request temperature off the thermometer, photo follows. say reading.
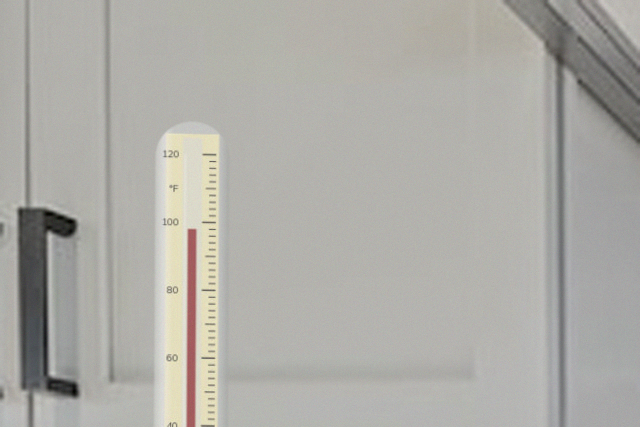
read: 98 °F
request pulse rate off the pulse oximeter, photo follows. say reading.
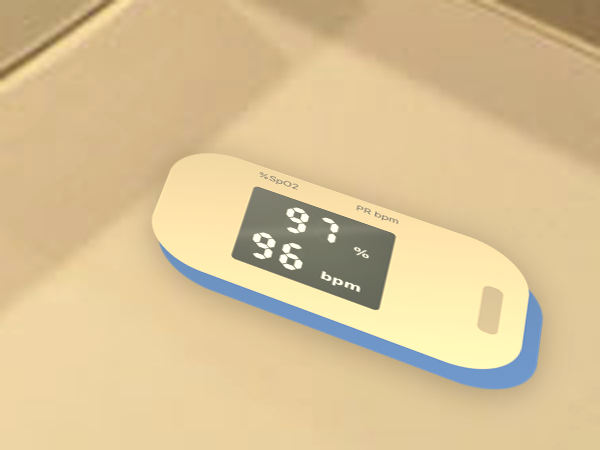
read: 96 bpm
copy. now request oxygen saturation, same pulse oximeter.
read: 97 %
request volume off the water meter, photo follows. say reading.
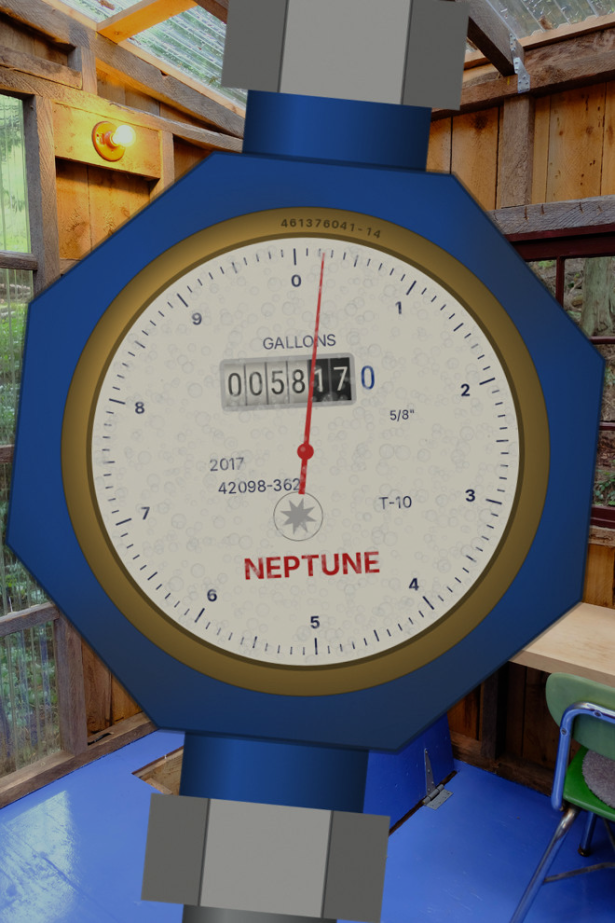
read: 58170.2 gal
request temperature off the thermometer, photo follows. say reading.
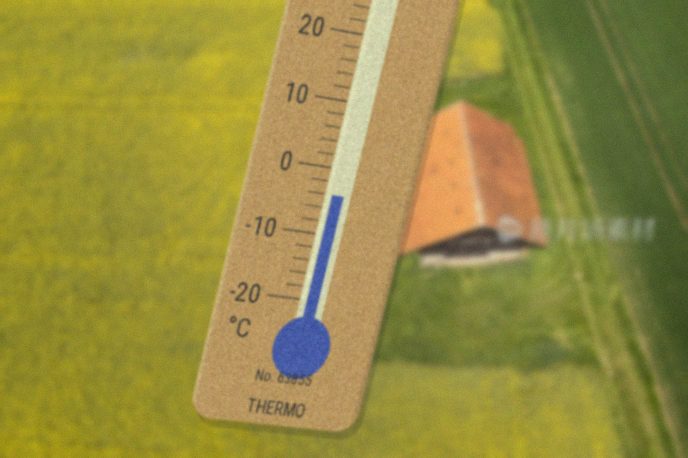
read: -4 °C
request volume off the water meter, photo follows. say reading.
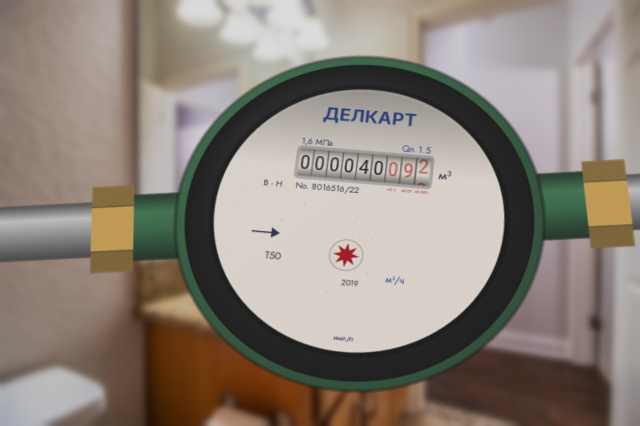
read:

* Consigne:
Reproduisez mot pour mot tout le matériel ci-dessus, en omettant les images.

* Réponse:
request temperature off the thermometer, photo follows. say reading.
read: 98 °F
request pulse rate off the pulse oximeter, photo follows. say reading.
read: 96 bpm
copy. now request oxygen saturation, same pulse oximeter.
read: 97 %
request volume off the water meter, photo follows. say reading.
read: 58170.2 gal
request temperature off the thermometer, photo follows. say reading.
read: -4 °C
request volume off the water meter, photo follows. say reading.
read:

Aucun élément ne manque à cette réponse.